* GIVEN TASK: Copy the lines below word for word, leaving out the pictures.

(Entries from a collection)
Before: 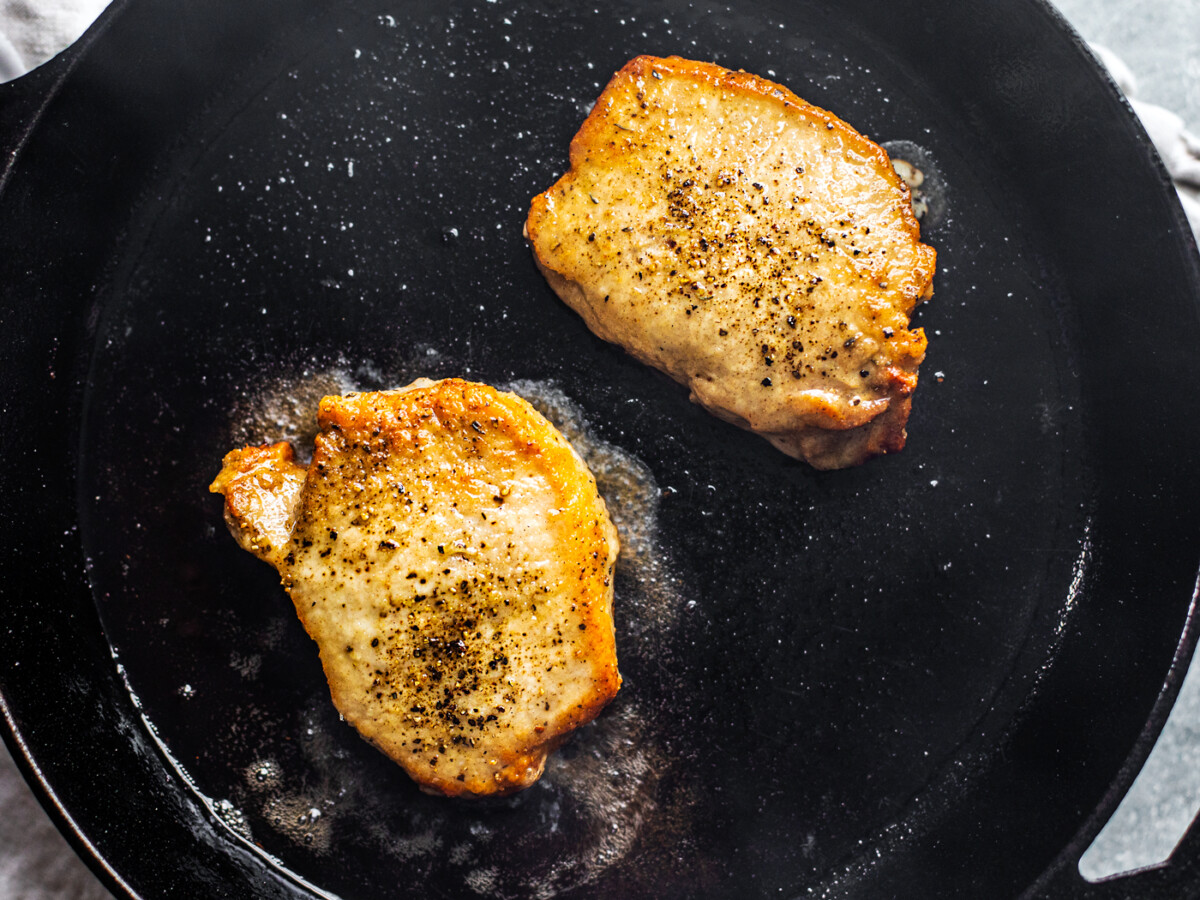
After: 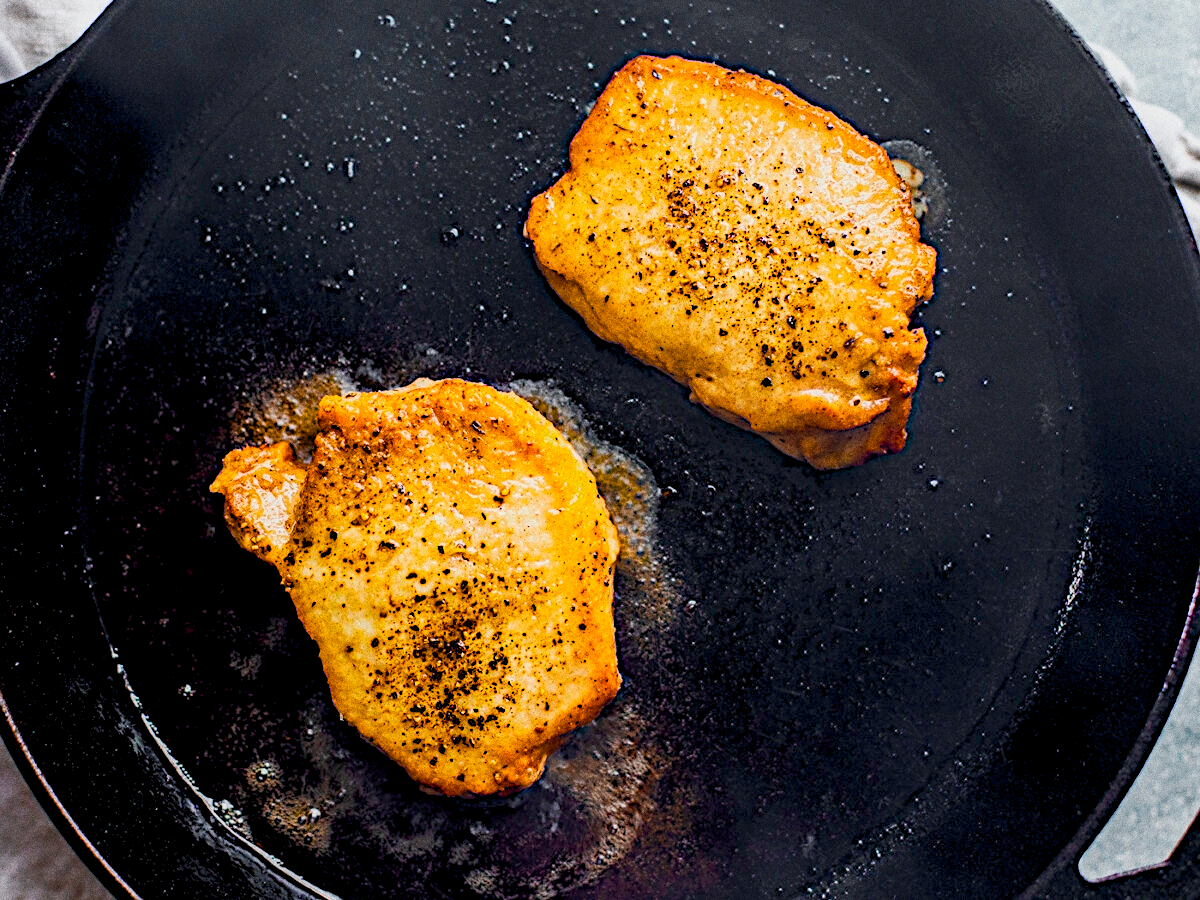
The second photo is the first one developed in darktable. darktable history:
color balance rgb: global offset › luminance -0.5%, perceptual saturation grading › highlights -17.77%, perceptual saturation grading › mid-tones 33.1%, perceptual saturation grading › shadows 50.52%, perceptual brilliance grading › highlights 10.8%, perceptual brilliance grading › shadows -10.8%, global vibrance 24.22%, contrast -25%
color equalizer "KA": saturation › red 1.04, saturation › orange 1.17, saturation › yellow 0.938, saturation › green 0.737, saturation › cyan 1.15, saturation › blue 1.08, hue › red 4.88, hue › orange -6.83, hue › yellow 18.53, hue › green 34.13, hue › blue -4.88, brightness › red 1.11, brightness › orange 1.11, brightness › yellow 0.816, brightness › green 0.827, brightness › cyan 1.11, brightness › blue 1.12, brightness › magenta 1.07
grain "silver grain": coarseness 0.09 ISO, strength 40%
diffuse or sharpen "_builtin_sharpen demosaicing | AA filter": edge sensitivity 1, 1st order anisotropy 100%, 2nd order anisotropy 100%, 3rd order anisotropy 100%, 4th order anisotropy 100%, 1st order speed -25%, 2nd order speed -25%, 3rd order speed -25%, 4th order speed -25%
diffuse or sharpen "diffusion": radius span 100, 1st order speed 50%, 2nd order speed 50%, 3rd order speed 50%, 4th order speed 50% | blend: blend mode normal, opacity 30%; mask: uniform (no mask)
contrast equalizer: octaves 7, y [[0.6 ×6], [0.55 ×6], [0 ×6], [0 ×6], [0 ×6]], mix -0.2
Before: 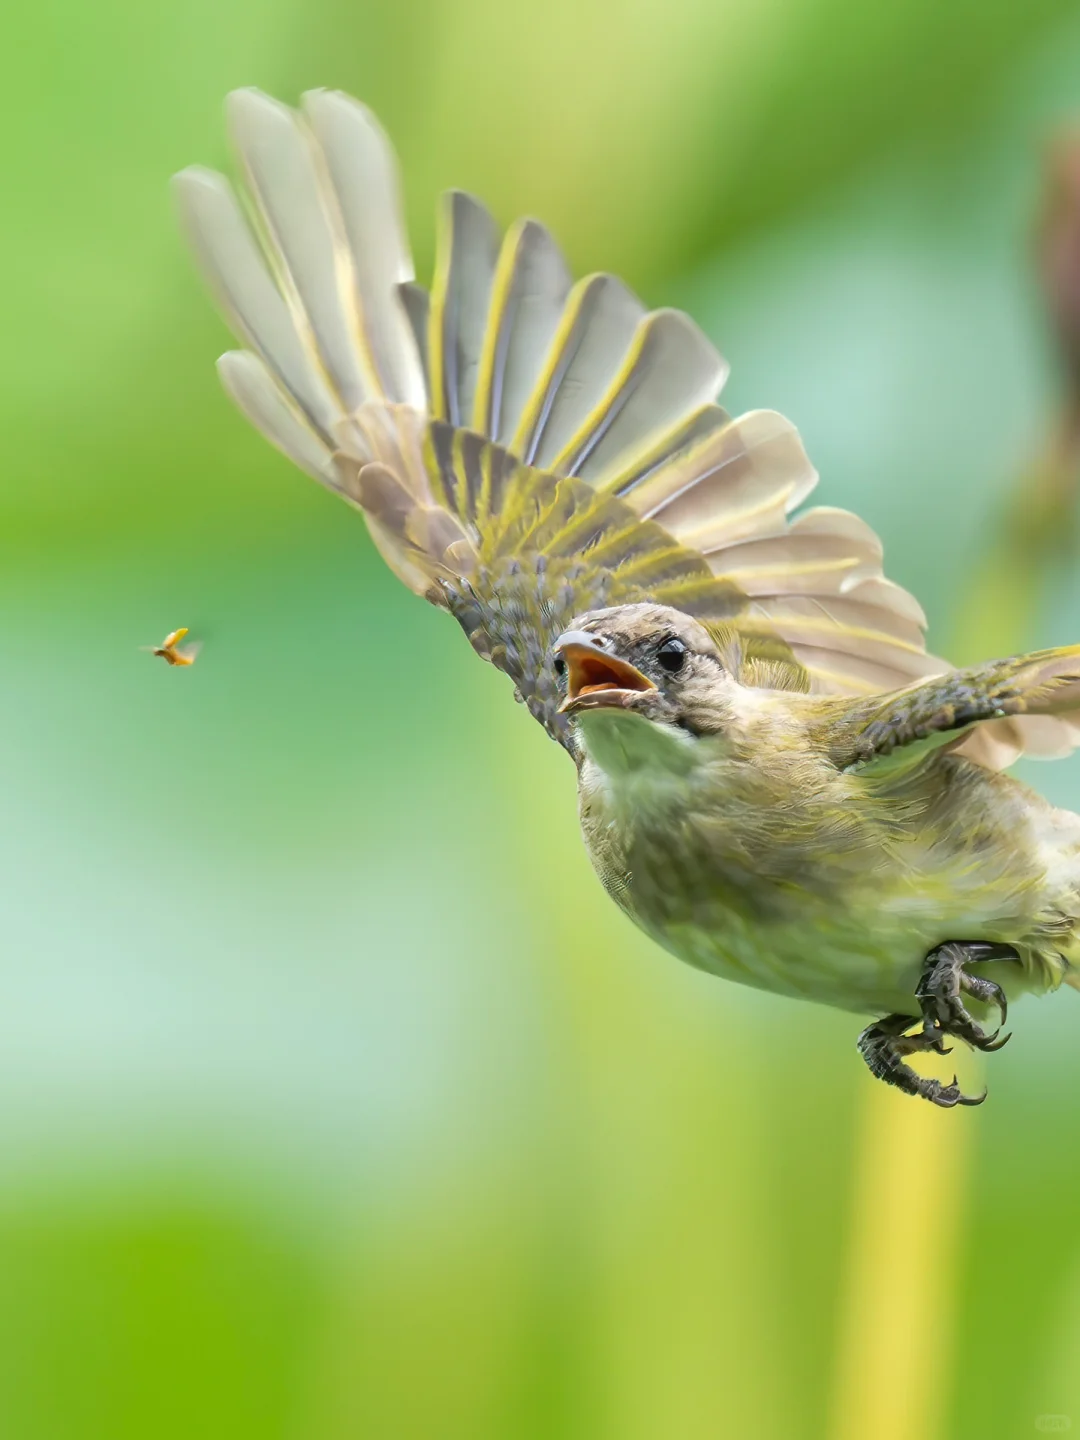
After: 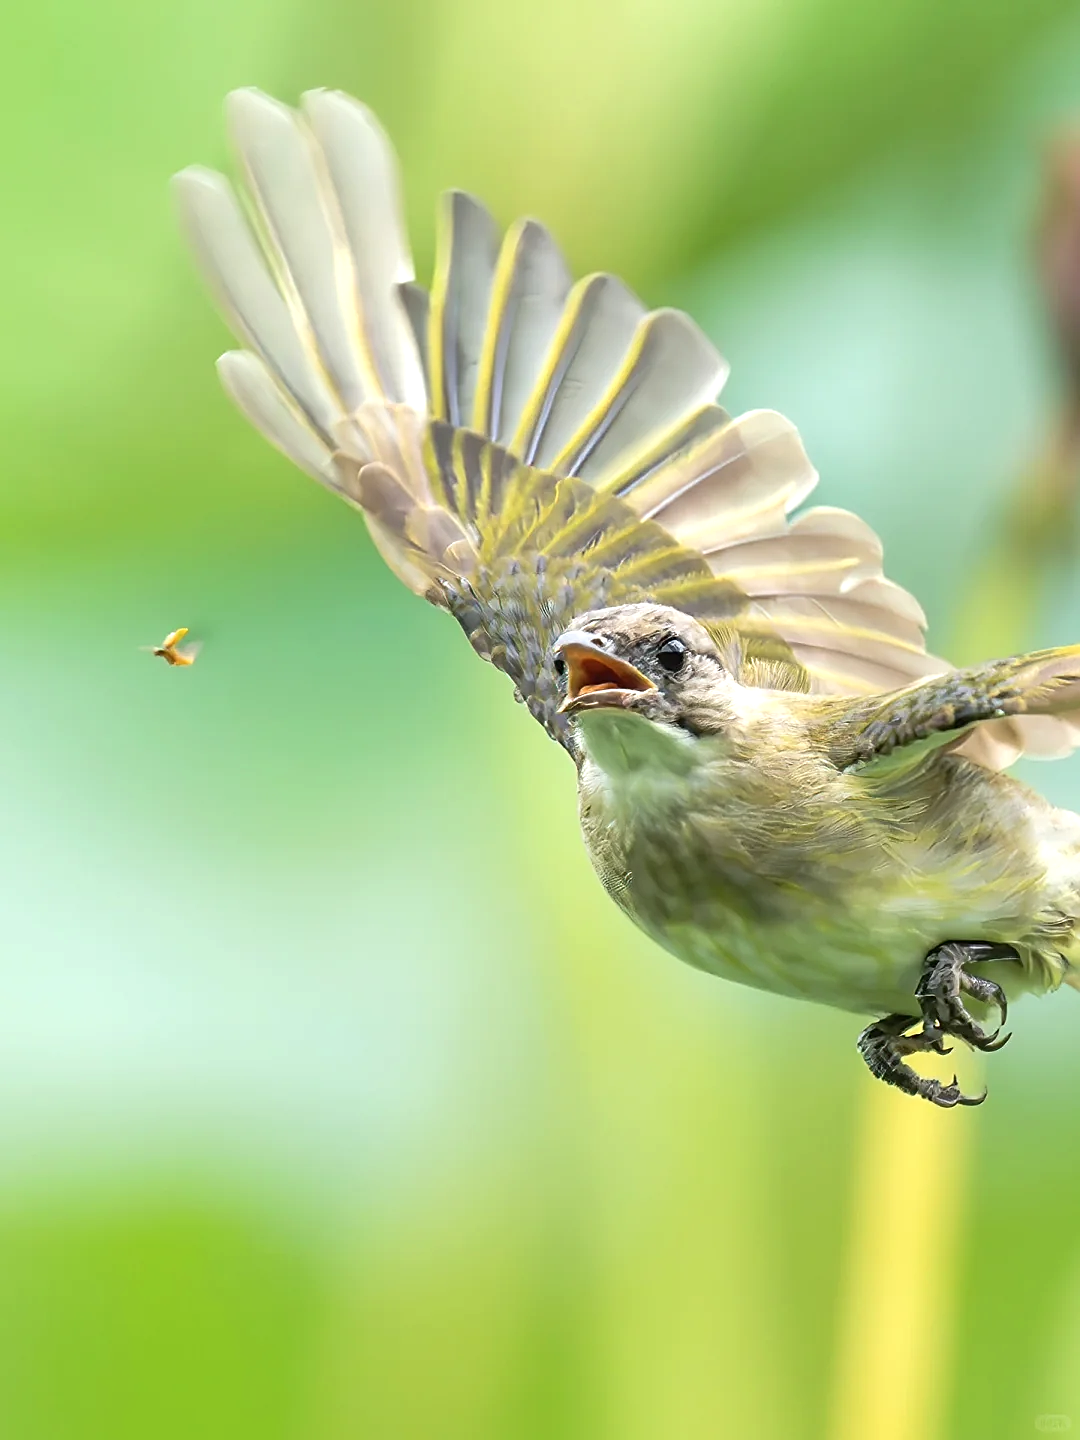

* EXERCISE SOLUTION:
Before: 
After: 
The second photo is the first one developed in darktable. darktable history:
color balance rgb: global offset › luminance -0.5%, perceptual saturation grading › highlights -17.77%, perceptual saturation grading › mid-tones 33.1%, perceptual saturation grading › shadows 50.52%, perceptual brilliance grading › highlights 10.8%, perceptual brilliance grading › shadows -10.8%, global vibrance 24.22%, contrast -25%
color equalizer "KA": saturation › red 1.04, saturation › orange 1.17, saturation › yellow 0.938, saturation › green 0.737, saturation › cyan 1.15, saturation › blue 1.08, hue › red 4.88, hue › orange -6.83, hue › yellow 18.53, hue › green 34.13, hue › blue -4.88, brightness › red 1.11, brightness › orange 1.11, brightness › yellow 0.816, brightness › green 0.827, brightness › cyan 1.11, brightness › blue 1.12, brightness › magenta 1.07
grain "silver grain": coarseness 0.09 ISO, strength 40%
diffuse or sharpen "_builtin_sharpen demosaicing | AA filter": edge sensitivity 1, 1st order anisotropy 100%, 2nd order anisotropy 100%, 3rd order anisotropy 100%, 4th order anisotropy 100%, 1st order speed -25%, 2nd order speed -25%, 3rd order speed -25%, 4th order speed -25%
diffuse or sharpen "diffusion": radius span 100, 1st order speed 50%, 2nd order speed 50%, 3rd order speed 50%, 4th order speed 50% | blend: blend mode normal, opacity 30%; mask: uniform (no mask)
contrast equalizer: octaves 7, y [[0.6 ×6], [0.55 ×6], [0 ×6], [0 ×6], [0 ×6]], mix -0.2
Before: 
After: 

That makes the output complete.